:: Your task ::
If a line of the records contains the word "middle", list it.

(Stored data)

# # # #

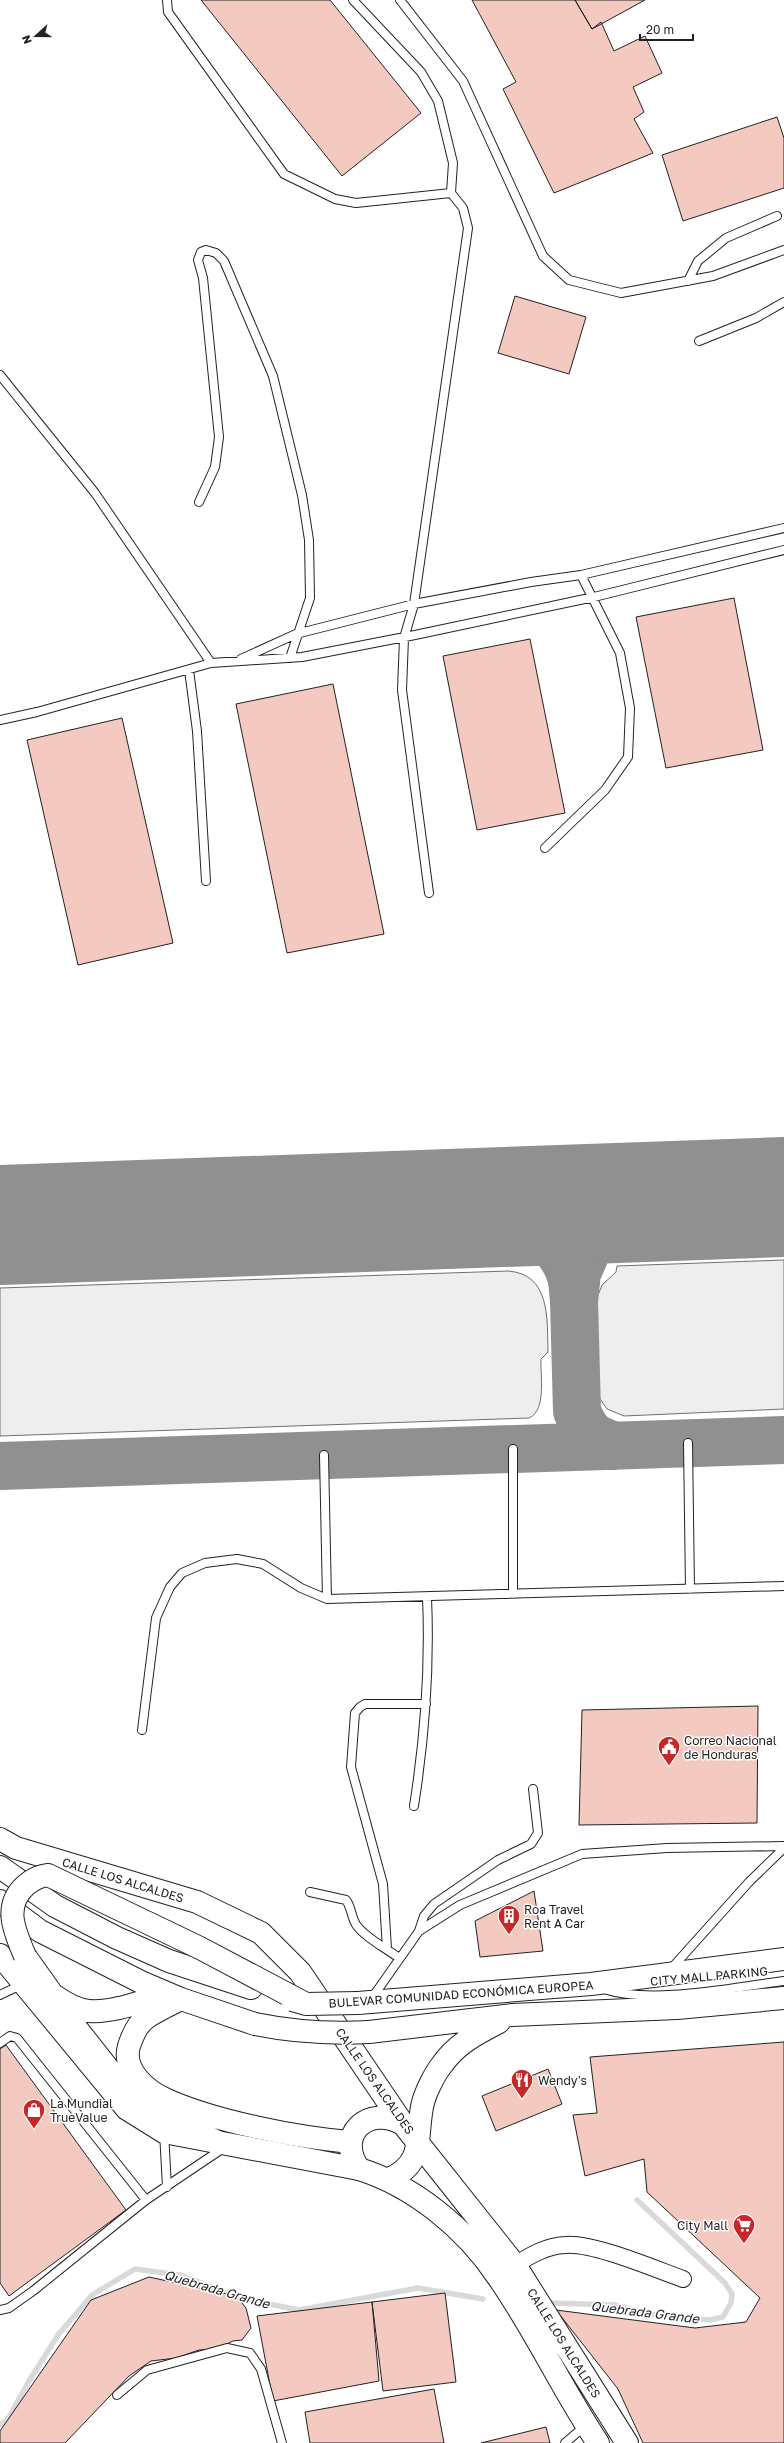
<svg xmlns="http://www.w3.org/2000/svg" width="784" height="2443" font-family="'Golos Text',sans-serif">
  <rect width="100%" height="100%" fill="#fff"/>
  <path fill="#eee" stroke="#6f6f6f" d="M784,1260V1409L624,1416L607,1409L598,1396L595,1384V1303L602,1285L616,1272L617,1266Z
    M508,1271C551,1274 547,1320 548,1352L541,1359C540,1375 547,1410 529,1418L0,1436V1288Z"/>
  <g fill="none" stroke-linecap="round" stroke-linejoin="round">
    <path stroke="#d9d9d9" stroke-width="5.5" d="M551,2303L614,2305L659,2316L710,2320L723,2317L731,2303L732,2294L725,2283L637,2200
      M0,2425L8,2419L29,2381L58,2335L92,2295L135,2269L180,2275L244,2299L299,2310L418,2288L483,2299"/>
    <path stroke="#909090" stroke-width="48" d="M487,1208C521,1220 560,1238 571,1276C573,1284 573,1293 574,1301
      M615,1446C592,1438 586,1434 577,1411L574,1301L577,1273L594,1234L614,1217L647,1202
      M0,1466L784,1440"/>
    <path stroke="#909090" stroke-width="120" d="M0,1225L784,1197"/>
  </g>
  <path fill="#f3c9c0" stroke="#222" d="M201,0H330L421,113L342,176Z
    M472,0H575L592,29L601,22L614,51L645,36L662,73L633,87L644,112L634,119L653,153L554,193L503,89L516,82Z
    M575,0H645L592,29Z
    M777,117L784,138V188L683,221L662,155Z
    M515,296L586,317L569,374L498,353Z
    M734,598L763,750L666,768L636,617Z
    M530,639L565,813L477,830L443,656Z
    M333,684L384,934L287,953L236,704Z
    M122,718L173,943L78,965L27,740Z
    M758,1706L757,1823L579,1825L582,1710Z
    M534,1891L543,1951L480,1957L475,1921Z
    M784,2042V2443H643L618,2389L556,2310L695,2328L746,2322L760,2298L647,2192L644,2159L585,2176L573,2115L597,2113L590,2057Z
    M6,2045L126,2210L9,2296L0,2283V2049Z
    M548,2069L562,2104L496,2131L482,2096Z
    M149,2277L236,2296L246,2308L251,2328L242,2340L233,2341L216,2349L199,2350L176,2358L151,2361L129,2376L65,2443H0V2431L91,2300Z
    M445,2293L456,2382L383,2391L372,2302Z
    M372,2302L379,2381L273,2401L257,2316Z
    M434,2389L444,2443H310L305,2412Z
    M546,2427L550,2443H481Z"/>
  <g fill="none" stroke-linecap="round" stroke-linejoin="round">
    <g stroke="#222" stroke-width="10">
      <path id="lane" d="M167,0L168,12L284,174L335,199L356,203L451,193
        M353,0L421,72L438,101L453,163L451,193L463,208L468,228L414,604L404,638L402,690L429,893
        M400,0L463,81L543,256L569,280L621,293L713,276L784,250
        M688,281L698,261L726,238L777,216
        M699,341L756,318L784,302
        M0,375L95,493L211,663
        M199,502L215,467L219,437L203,278L198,260L201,252L206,250L216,253L224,261L273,376L302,495L309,540L310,598L290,658
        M241,659L296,634L414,604L531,582L581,575L784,528
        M189,670L197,731L206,881
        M0,720L37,712L211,663L302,657L415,635L594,597L784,550
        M545,848L605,790L628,757L630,708L620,653L581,575
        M688,1443L690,1589
        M513,1449V1594
        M324,1455L327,1599
        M142,1730L156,1618L170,1587L182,1573L205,1563L237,1559L263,1564L301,1588L327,1599L784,1586
        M414,1806C425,1736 430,1667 427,1597
        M310,1892L346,1900C352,1908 351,1918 357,1926C367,1939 386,1948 399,1958
        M419,1931L424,1916L434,1904L498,1860L531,1844L538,1833L533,1789
        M387,1949L383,1884L351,1767L355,1713L360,1707L365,1704H426
        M670,1970L749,1882L784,1848
        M604,1989C652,2005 733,1987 784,1981
        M0,1995L23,1984
        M372,1998L419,1931L460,1905L582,1854L667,1848L784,1846
        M0,2043L10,2036L17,2038L146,2200
        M164,2132L167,2187
        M0,2310L9,2308L33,2291L146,2200L225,2147
        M117,2395L147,2370L227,2348L250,2353L261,2369L282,2443
        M565,2443L586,2425"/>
    </g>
    <g stroke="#222" stroke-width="18">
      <path id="street" d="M515,2265C531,2255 546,2246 565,2245C592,2242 655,2269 683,2279"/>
    </g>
    <g stroke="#222" stroke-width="24">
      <path id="secondary" d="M0,1839L16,1848L197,1902L261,1933L300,1972L403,2124L515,2265L627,2443
        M0,1955L127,2109L164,2132L359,2169C414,2186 466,2229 498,2277C535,2330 562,2389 598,2443"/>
    </g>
    <g stroke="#222" stroke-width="24">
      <path id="primary" d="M0,1867L55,1906L117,1938L169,1961L251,1988
        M0,1901L40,1931L141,1982L181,1999L255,2024
        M25,1956L77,2029L118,2081L157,2112L220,2143
        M55,1996C65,2003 76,2010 89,2011C115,2013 144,2000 168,1994
        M181,1999C169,2005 156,2011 146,2018C137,2024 132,2037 129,2046C122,2070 146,2091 167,2100C217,2122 295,2137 350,2142
        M358,2003L591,1984L784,1959
        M369,2032L512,2015L677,2008L784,1998
        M359,2169C335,2135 368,2104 403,2124
        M389,2179C424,2164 416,2139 422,2107C424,2095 434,2075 441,2066C456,2044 476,2034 499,2022"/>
    </g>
    <use href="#lane" stroke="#fff" stroke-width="8"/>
    <use href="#street" stroke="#fff" stroke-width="16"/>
    <use href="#secondary" stroke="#fff" stroke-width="22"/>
    <use href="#primary" stroke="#fff" stroke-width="22"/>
    <g stroke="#222" stroke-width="24" stroke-linecap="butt">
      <path id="primary-bridge" d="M25,1956C15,1932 2,1906 26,1885C33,1879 39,1876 48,1875L200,1948L306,2004
        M292,2000L306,2004L358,2003
        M255,2024C294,2032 330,2034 369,2032"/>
    </g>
    <use href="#primary-bridge" stroke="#fff" stroke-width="22"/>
  </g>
  <defs>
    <g id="civic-pin" transform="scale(1.15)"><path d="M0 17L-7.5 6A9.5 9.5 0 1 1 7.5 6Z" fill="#c62828" stroke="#fff"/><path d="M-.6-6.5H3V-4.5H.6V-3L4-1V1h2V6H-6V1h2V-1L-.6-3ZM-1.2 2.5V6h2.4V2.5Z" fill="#fff"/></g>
    <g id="building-pin" transform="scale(1.15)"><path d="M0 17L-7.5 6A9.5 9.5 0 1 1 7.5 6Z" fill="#c62828" stroke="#fff"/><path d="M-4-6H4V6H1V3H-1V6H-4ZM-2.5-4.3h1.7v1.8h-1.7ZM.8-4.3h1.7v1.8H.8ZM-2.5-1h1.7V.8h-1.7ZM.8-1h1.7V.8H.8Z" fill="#fff"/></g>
    <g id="restaurant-pin" transform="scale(1.15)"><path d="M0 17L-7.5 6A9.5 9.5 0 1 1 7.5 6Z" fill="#c62828" stroke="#fff"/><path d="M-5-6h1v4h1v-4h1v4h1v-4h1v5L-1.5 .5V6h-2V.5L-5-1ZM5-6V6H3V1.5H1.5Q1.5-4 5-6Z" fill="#fff"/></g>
    <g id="shop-pin" transform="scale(1.15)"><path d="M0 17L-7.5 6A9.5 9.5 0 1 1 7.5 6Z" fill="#c62828" stroke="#fff"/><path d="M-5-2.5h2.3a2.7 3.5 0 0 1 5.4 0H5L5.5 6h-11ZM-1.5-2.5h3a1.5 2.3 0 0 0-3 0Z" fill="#fff"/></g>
    <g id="supermarket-pin" transform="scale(1.15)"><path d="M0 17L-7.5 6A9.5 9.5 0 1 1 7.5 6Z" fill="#c62828" stroke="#fff"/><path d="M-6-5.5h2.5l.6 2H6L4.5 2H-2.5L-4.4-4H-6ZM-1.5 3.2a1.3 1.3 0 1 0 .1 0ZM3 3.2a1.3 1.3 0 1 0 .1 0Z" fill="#fff"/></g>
  </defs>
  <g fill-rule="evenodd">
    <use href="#civic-pin" x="669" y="1747"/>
    <use href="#building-pin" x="509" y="1916"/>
    <use href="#restaurant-pin" x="522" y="2080"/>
    <use href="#shop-pin" x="34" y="2110"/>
    <use href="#supermarket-pin" x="744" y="2225"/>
  </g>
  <g text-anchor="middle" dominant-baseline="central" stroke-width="3" stroke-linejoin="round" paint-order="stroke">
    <g font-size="12" fill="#222" stroke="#fff" text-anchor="start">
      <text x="684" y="1740">Correo Nacional<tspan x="684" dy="14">de Honduras</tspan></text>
      <text x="524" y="1909">Roa Travel<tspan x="524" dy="14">Rent A Car</tspan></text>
      <text x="538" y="2080">Wendy's</text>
      <text x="50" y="2103">La Mundial<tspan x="50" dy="14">TrueValue</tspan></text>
      <text x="728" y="2225" text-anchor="end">City Mall</text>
    </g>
    <g font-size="12" fill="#222" stroke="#fff">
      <text transform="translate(123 1880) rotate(17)">CALLE LOS ALCALDES</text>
      <text transform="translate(709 1976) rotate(-5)">CITY MALL PARKING</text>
      <text transform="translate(461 1994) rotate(-4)">BULEVAR COMUNIDAD ECONÓMICA EUROPEA</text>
      <text transform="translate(375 2081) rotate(55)">CALLE LOS ALCALDES</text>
      <text transform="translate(564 2343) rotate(58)">CALLE LOS ALCALDES</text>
    </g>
    <g font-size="13" font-style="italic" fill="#222" stroke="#fff">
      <text transform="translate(217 2289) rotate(16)">Quebrada Grande</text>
      <text transform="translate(645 2312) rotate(7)">Quebrada Grande</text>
    </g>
  </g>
  <g transform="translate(36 36) rotate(249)" stroke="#ffffff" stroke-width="3" paint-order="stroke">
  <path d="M0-3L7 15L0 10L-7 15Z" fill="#222222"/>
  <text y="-6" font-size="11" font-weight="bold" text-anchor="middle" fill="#222222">N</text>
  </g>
  <path d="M640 34v6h53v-6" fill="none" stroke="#222222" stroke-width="2"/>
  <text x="646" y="34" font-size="12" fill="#222222" stroke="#ffffff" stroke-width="3" paint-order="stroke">20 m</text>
</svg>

# # # #

:: Output ::
  <g text-anchor="middle" dominant-baseline="central" stroke-width="3" stroke-linejoin="round" paint-order="stroke">
  <text y="-6" font-size="11" font-weight="bold" text-anchor="middle" fill="#222222">N</text>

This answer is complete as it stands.